As his nurse, I addressed his pain and his ongoing struggle to breathe comfortably. The hospice social worker and chaplain addressed Helen's emotional struggle.
I liked to think I could give emotional support just as well as the next person, but this couple was something different. I didn't know what to say to Helen when she repeatedly asked me, "What will I do without him?" These two people had been married longer than I'd been alive. How could a "kid" like me possibly understand what she was experiencing?
Toward the end of his fourth month on hospice services, Jason really started to fail. Friends and neighbors pitched in, providing visits and help. Helen was always at his side, dictating his care with precise directions. She fed him every meal, never allowing anyone else to pitch in. She insisted on helping the hospice aide bathe her husband daily, even though we encouraged her to take a break and get out of the house.
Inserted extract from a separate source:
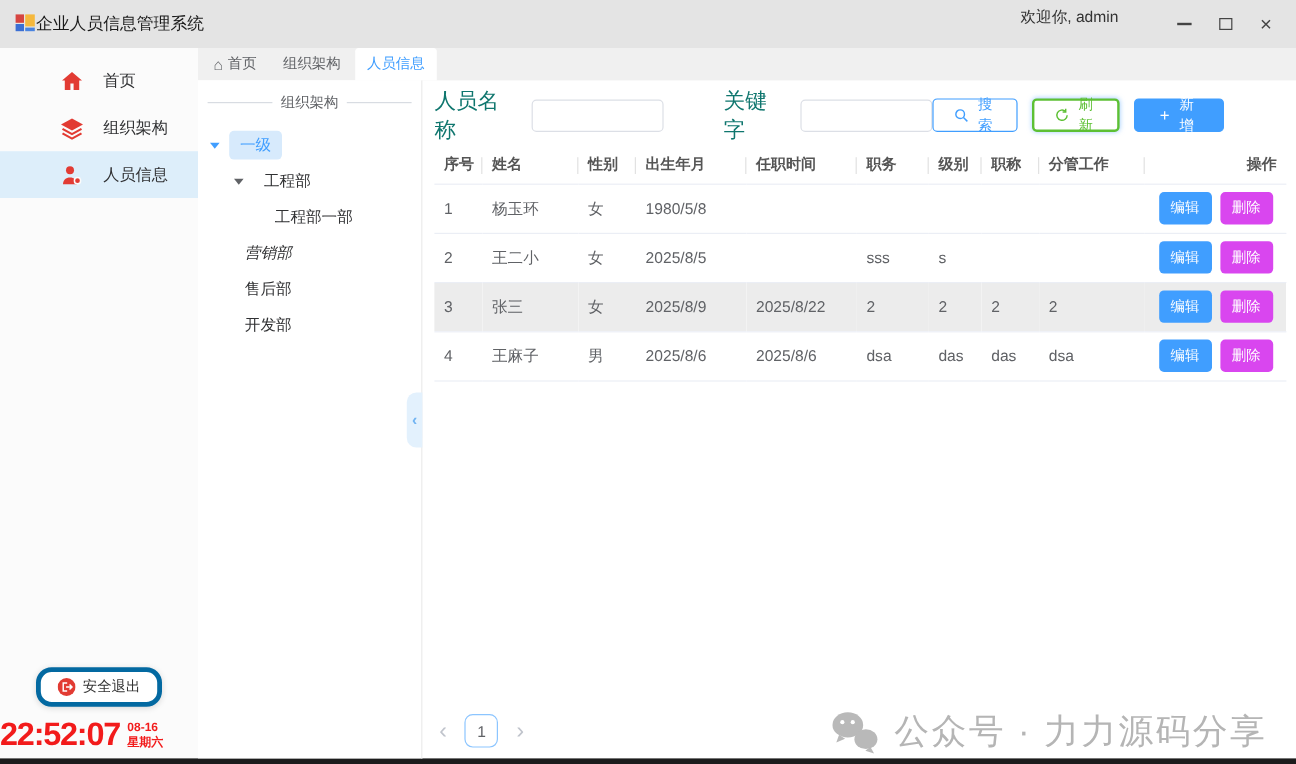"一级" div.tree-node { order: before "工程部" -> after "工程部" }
We realized this was her way of coping and maintaining some control over an otherwise uncontrollable situation.
Then the time came when Jason was actively dying. As an experienced hospice nurse, I'd seen this last stage many times. The hospice team prepared Helen as best we could. With his wife by his side, Jason took his last breath one afternoon in his own bed. I was alone with Helen when the funeral home staff arrived to take Jason's body.
When they came into the room to transfer Jason's body onto their stretcher, Helen suddenly lost control, crying and begging them to take her with her husband. I asked the funeral home staff to give her time with his body until she was ready to let it go, and they agreed.
Shocked by Helen's unexpected outpouring of grief, I had to ask myself, Had we failed in preparing Helen for her husband's death? What did we miss? What kind of nurse am I to let this happen?
After Jason's body was taken away, I sat with Helen for a long, long while and let her express herself in her own way. She told me more stories of their life together, such as how they met, where they vacationed, and what their dreams were.
She also told me how we'd made a difference in their last months together. She told me that they'd never had children of their own, but she now considered the hospice team to be their children. She said that without us, she surely wouldn't have been able to do it. She acknowledged she didn't know how she would go on without her beloved husband, but over the past months had realized she had no choice.
She cried on my shoulder a long time, we hugged, and I realized, This is what nursing means to me. I was able to help her every single day I was there. I was teaching her, comforting her, listening to her, and preparing her, although I didn't know it then and had doubted myself. I'd touched her life in a way that will stay with her forever.
I don't look for those "oh wow!!" moments any more. I now know that things I do everyday in my job as a hospice nurse make a huge impact on someone, even if I don't realize it until much later, perhaps long after the patient is gone.
I can honestly say, after more than 15 years of being a nurse that I am a good nurse and I do make a difference. The sky is the limit. And some of my patients even think I'm the best darn nurse in New Jersey.